Can you “Marry Me” anything?
A number of “Marry Me” recipes, a protein draped in a creamy sun-dried tomato sauce (“Marry Me Chicken”; my colleague Alexa Weibel’s tomato beans, which readers are calling “Marry Me Beans”), made my editors and me wonder: Just because you can drench something in that dreamy ’90s pink sauce, should you?
You should.
How else would you find out that crisp-skinned salmon is spectacular with “Marry Me” sauce?
Lindsay Funston’s Tuscan-style chicken recipe raked in millions of views after it was published on Delish.com in 2016 and found new life on TikTok years later. “Marry Me Salmon” is a fantastic riff, a fish dinner you can cook for yourself and the love of your life any day of the week. It’s also nothing new.

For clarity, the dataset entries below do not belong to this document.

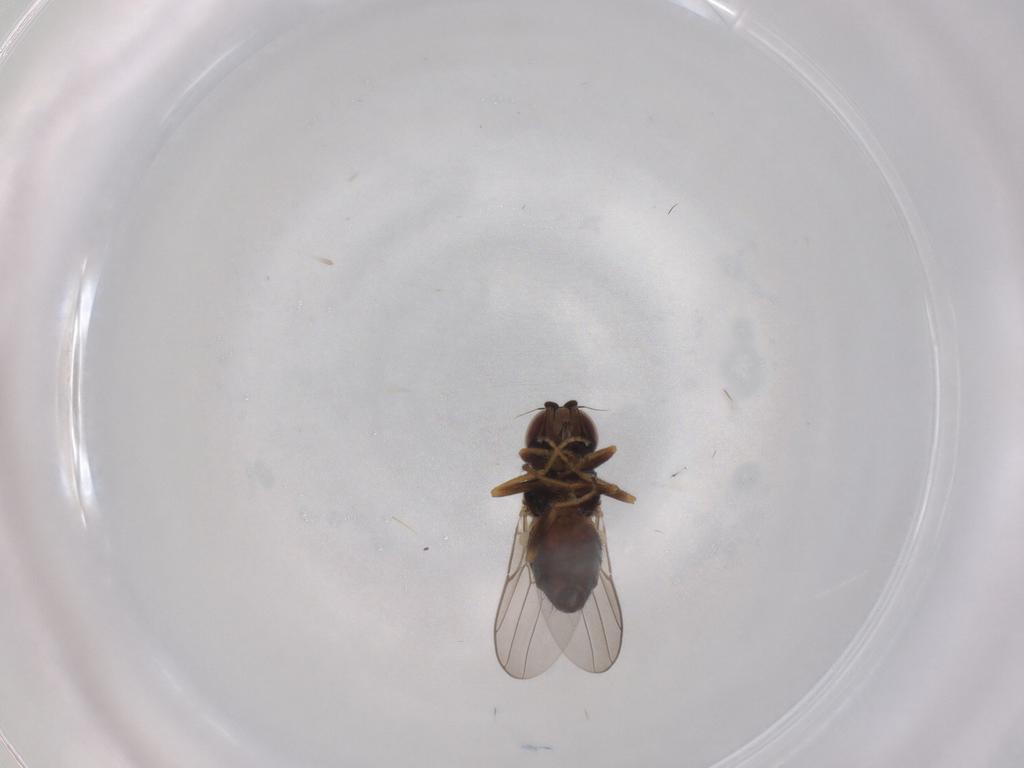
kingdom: Animalia
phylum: Arthropoda
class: Insecta
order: Diptera
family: Chloropidae
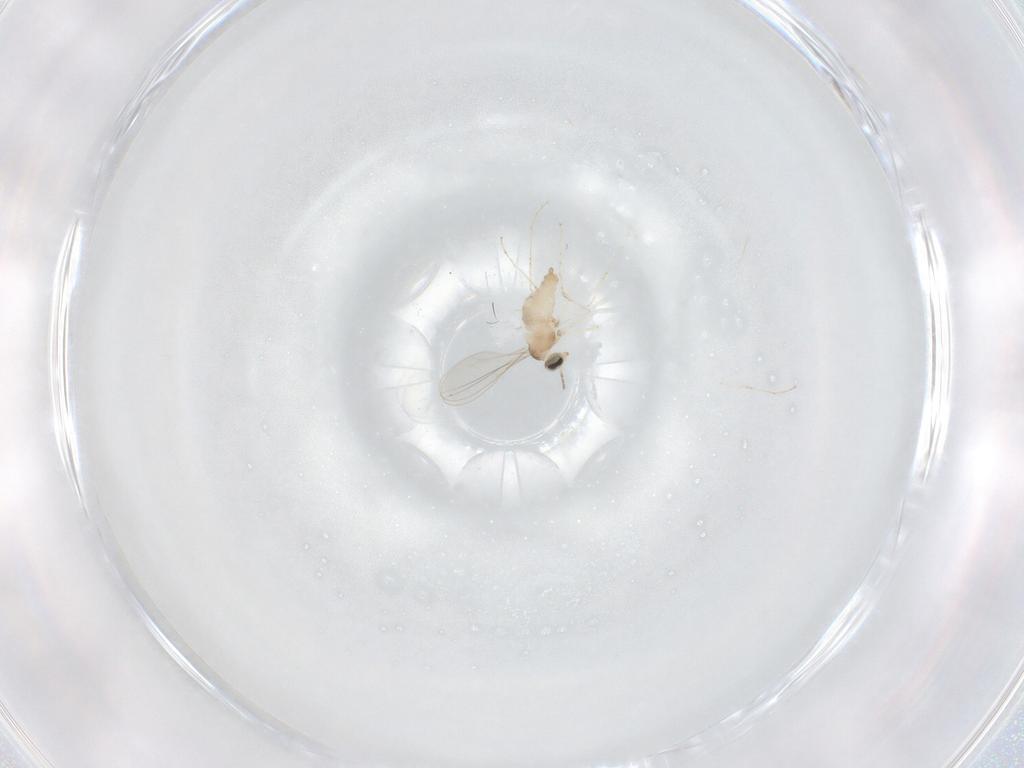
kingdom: Animalia
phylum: Arthropoda
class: Insecta
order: Diptera
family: Cecidomyiidae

In 2023, Alyssa Rivers of the Recipe Critic blog published a version with lemon zest, which helpfully brightens fatty fishes, as did Hajar Larbah, who runs the blog Moribyan. As Ms. Larbah describes the salmon, it’s “so good it will make you say ‘Marry Me’ to whomever makes it for you!” Hers omits the sun-dried tomatoes but maintains the dish’s lush, creamy essence. There are others, too, that vary in ingredients, but all bear the title of “Marry Me.”